Follin has found it difficult to listen to works he created, feeling them to be outdated by the time they were completed. Follin disliked working with the Atari ST and the ZX Spectrum's AY chip, feeling the NES had more character. While not feeling very successful composing music for the Amiga, Follin enjoyed working on soundtracks for the SNES and Commodore 64. He described writing for the C64's SID chip as "playing an instrument in its own right", appreciating the analogue sound it produced, despite having only three channels to work with. Follin also recalled the SNES's Spider-Man/X-Men: Arcade's Revenge being fun due to the inclusion of cheesy '70s guitar synths and brass synths.

Despite not considering himself adept at any live instruments, and composing several soundtracks beyond the fifth generation of video game consoles using samples, Follin disliked sampled music. Instead, Follin strove to make his music sound as close to live instrumentation as possible. His most notable work using sampled instruments was the soundtrack to Ecco the Dolphin: Defender of the Future, an experience he enjoyed, but also felt frustrated with on account of "a lack of equipment and resources – such as a string orchestra and choir!" Follin finds orchestral music inherently more human-sounding and listenable.

===Fandom===
Several contemporaries of Follin's have cited him as an inspiration or top composer including Richard Jacques, Jesper Kyd, David Wise, Frédéric Motte, Markus Schneider, Matt "Gasman" Westcott, Ramiro "Extremer" Vaca, graphic artist Haydn Dalton, and programmer Dean Belfield. Frequent Software Creations collaborator Steve Ruddy, who programmed music drivers used by Follin with Follin's design input, marvelled "I had no idea how he made it do what it did," and described his music as "astonishing".

Regarding fan communities dedicated to arranging video game music, including his own, Follin remarked, "It's really good. A lot of the stuff, you just think 'Well, that's much better than what I would have done... could do now. Follin is consistently mentioned as a favourite composer among European musicians within the Commodore arrangement scene.

WHAT THIS TASK INVOLVES: Write the next part of the text about the composer Follin, starting after its final sentence. The data below is separate material, unrelated to the text about Follin.

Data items
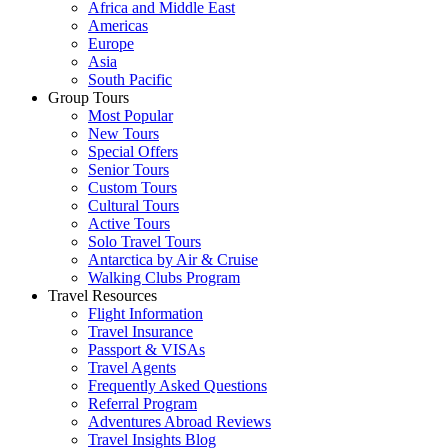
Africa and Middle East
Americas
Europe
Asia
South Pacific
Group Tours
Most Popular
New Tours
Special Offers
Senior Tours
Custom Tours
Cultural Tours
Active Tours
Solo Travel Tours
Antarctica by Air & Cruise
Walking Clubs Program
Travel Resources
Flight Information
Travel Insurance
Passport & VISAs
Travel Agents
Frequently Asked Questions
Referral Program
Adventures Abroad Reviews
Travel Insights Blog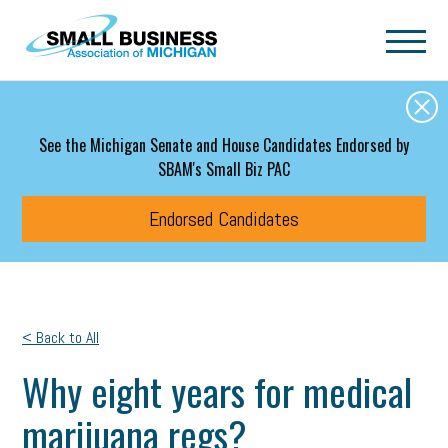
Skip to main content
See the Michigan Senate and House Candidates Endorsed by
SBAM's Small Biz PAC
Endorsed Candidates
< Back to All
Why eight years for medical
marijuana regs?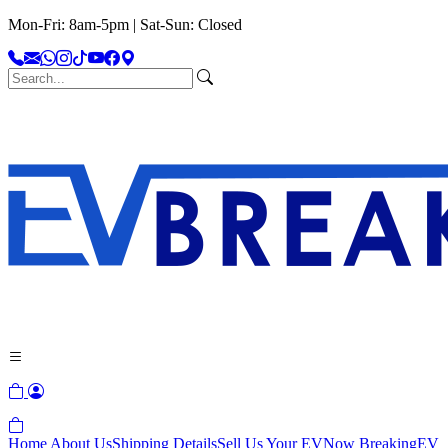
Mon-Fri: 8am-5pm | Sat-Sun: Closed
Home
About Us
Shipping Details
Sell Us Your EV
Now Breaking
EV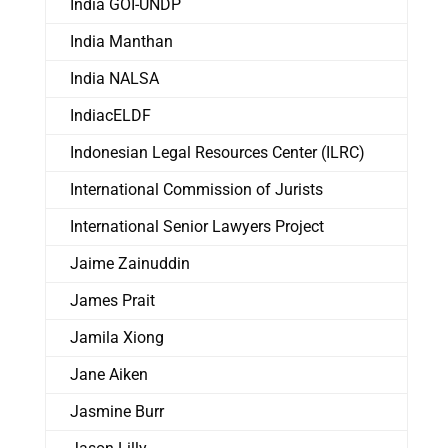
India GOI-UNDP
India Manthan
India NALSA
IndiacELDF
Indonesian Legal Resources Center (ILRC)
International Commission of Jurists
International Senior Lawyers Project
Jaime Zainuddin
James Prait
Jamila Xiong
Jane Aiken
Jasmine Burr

==

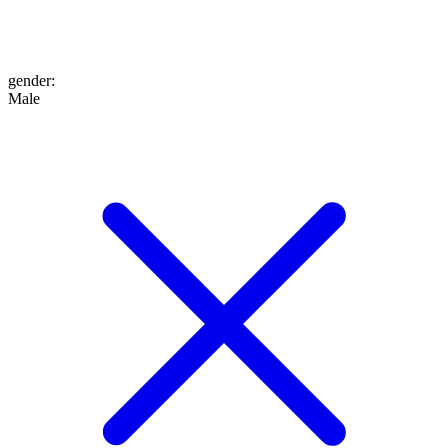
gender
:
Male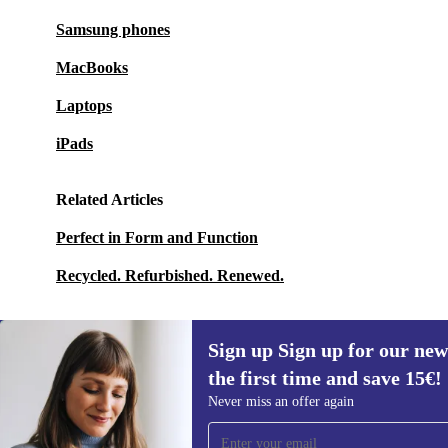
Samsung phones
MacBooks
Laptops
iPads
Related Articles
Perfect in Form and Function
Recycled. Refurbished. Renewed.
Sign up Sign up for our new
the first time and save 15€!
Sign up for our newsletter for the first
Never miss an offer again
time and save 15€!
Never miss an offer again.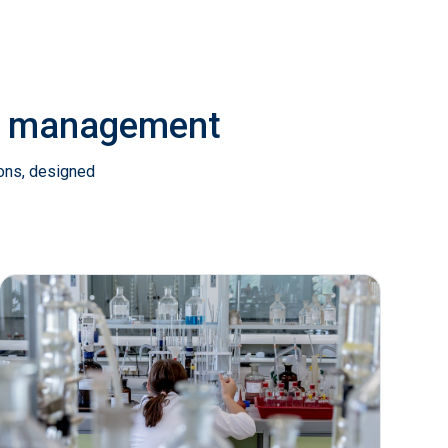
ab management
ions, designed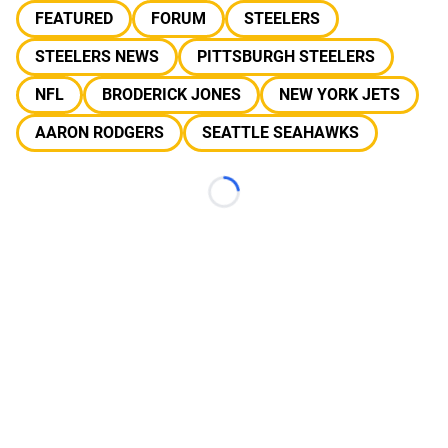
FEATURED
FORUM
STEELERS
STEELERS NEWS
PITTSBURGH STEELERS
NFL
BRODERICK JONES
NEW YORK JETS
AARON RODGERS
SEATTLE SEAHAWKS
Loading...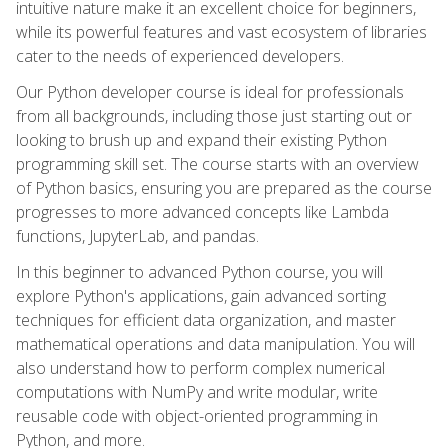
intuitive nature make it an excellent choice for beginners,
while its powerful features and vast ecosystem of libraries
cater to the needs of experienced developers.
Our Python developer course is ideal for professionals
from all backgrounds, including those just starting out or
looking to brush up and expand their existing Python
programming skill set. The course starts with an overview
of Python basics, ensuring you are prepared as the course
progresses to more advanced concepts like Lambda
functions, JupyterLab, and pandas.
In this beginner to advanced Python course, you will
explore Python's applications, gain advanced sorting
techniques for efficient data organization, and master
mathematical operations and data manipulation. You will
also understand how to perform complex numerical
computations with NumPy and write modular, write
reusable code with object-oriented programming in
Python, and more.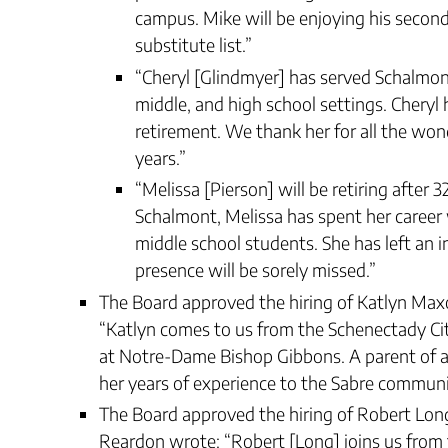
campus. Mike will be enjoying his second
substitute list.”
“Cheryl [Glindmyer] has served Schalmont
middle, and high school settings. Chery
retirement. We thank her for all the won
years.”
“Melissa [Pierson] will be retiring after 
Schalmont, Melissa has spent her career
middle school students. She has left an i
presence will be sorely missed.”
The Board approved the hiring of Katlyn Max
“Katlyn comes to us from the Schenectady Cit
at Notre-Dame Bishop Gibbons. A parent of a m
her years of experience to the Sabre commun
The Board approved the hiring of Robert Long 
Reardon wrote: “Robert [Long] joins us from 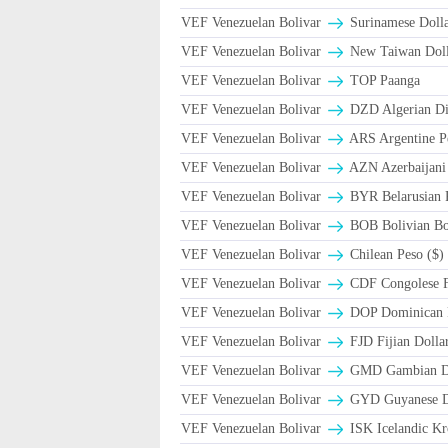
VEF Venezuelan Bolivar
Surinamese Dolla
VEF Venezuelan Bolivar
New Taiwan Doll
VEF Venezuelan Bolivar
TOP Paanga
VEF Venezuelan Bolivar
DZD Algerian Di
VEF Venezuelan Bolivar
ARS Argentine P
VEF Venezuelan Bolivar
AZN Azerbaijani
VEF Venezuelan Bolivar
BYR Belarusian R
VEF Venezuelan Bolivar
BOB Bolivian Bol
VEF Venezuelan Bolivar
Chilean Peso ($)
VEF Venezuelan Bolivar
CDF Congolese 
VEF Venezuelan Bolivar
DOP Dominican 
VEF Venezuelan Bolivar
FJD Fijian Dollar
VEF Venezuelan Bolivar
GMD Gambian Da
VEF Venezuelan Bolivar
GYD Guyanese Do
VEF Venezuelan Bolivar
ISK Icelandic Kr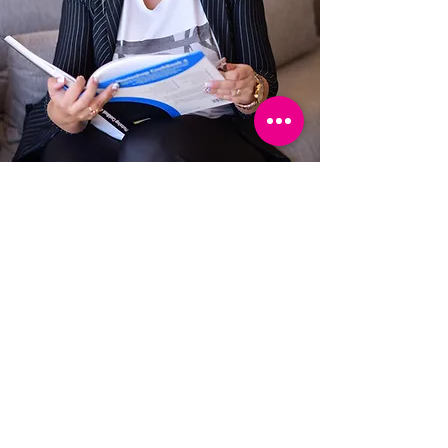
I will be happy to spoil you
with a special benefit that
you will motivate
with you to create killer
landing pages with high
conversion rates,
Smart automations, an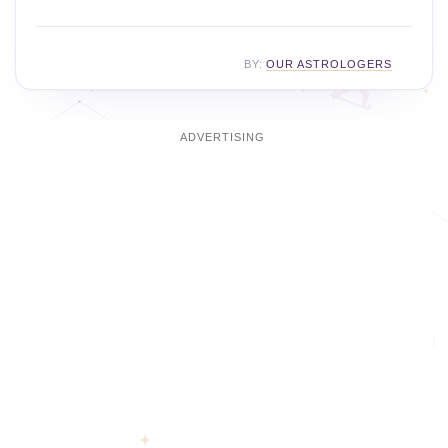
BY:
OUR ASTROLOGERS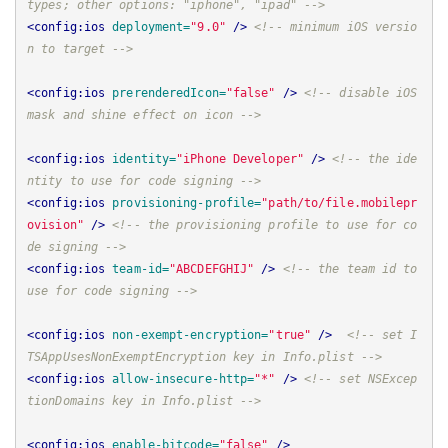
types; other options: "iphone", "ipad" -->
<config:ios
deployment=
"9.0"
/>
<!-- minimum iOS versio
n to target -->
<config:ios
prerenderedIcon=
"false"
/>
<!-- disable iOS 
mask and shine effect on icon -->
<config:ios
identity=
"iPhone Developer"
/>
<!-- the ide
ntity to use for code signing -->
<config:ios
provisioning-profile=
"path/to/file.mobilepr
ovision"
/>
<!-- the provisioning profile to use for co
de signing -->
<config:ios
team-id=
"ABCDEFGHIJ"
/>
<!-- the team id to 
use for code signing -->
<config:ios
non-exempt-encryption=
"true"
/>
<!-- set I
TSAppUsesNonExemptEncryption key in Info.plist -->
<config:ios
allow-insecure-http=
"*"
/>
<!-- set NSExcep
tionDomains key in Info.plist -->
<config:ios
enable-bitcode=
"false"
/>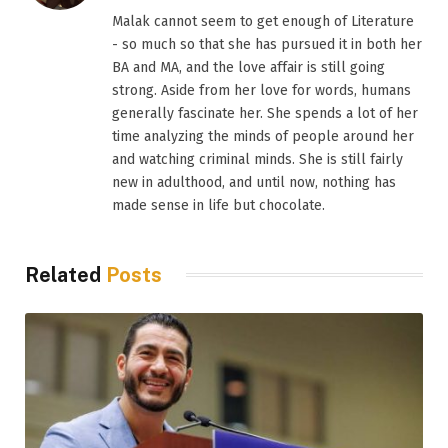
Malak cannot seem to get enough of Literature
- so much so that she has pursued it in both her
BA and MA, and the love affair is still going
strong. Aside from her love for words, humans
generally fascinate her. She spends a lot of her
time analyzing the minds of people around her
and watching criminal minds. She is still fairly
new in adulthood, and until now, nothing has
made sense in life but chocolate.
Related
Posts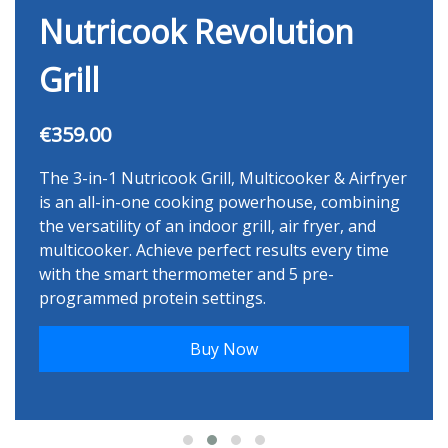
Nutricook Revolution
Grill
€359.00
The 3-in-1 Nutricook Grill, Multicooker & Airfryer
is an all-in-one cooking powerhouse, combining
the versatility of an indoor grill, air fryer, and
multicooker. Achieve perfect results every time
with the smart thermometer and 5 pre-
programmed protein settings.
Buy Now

---

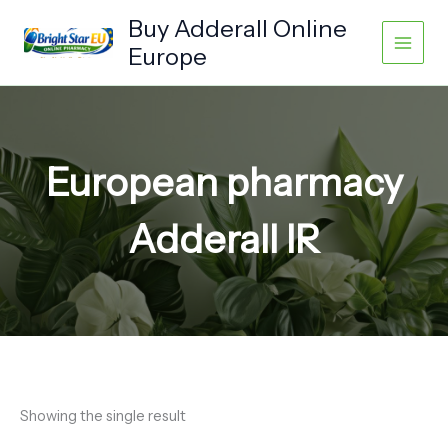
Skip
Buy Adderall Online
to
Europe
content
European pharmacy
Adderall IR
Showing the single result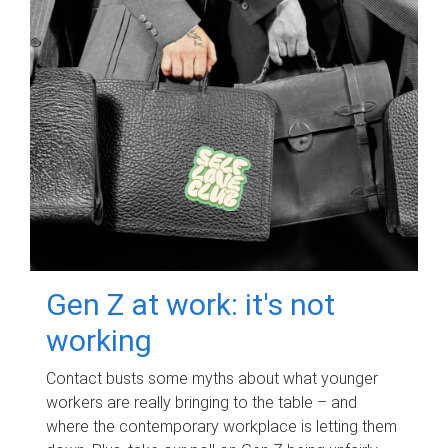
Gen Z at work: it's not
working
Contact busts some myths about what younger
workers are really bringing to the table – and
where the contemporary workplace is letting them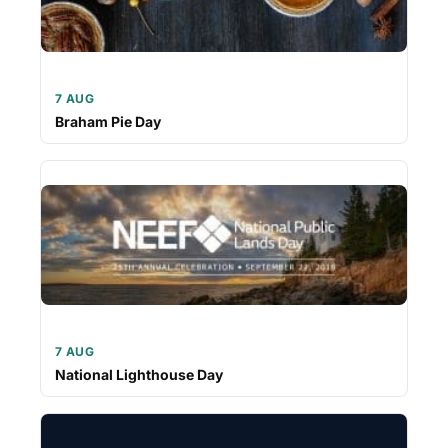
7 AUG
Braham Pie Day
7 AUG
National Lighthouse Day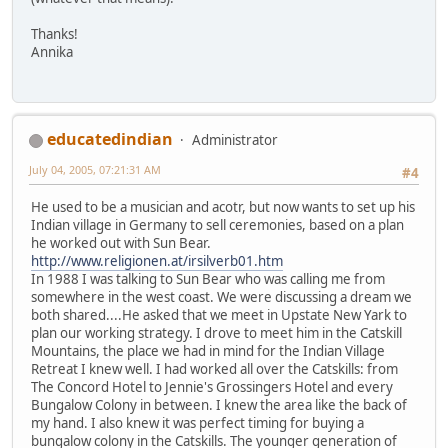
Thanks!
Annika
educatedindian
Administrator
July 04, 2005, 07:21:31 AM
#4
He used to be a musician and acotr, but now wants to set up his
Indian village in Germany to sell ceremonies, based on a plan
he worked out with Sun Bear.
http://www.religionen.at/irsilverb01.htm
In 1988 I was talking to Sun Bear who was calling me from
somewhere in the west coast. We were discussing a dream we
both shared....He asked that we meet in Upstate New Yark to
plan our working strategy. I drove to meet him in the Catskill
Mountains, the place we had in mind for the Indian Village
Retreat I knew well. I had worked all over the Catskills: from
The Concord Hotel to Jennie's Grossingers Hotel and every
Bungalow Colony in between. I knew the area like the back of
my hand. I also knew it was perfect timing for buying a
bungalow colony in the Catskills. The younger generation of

TASK OUTPUT:
Alongside the music of fellow video game music composer Rob Hubbard, Follin's musical work in games was spotlighted in listening stations of the worldwide Game On exhibition, organised by the Barbican Art Gallery.

==Media production career==
Follin has written, directed, produced, and composed for two short films: Body Counting and The Sun Circle. Body Counting won the Best Short Film under £5,000 award at the Salford Film Festival in November 2004.

Since semi-retiring from video game music composition, Follin has gone on to work in the television industry, working as director of photography for TV ads and dramas, as well as creating graphics, CGI, and music for commercials. In April 2010, Follin joined Matt Barraclough and Paul Ambler to form ABF Pictures Ltd., a company making TV commercials, web videos, and music promos. In 2013, he started a company to embrace his various interests and skills, called Baggy Cat Ltd.

==Personal life==
Follin has expressed that he does not use recreational drugs, perhaps counter to inferences made by fans of his music.

Follin considers writing therapeutic.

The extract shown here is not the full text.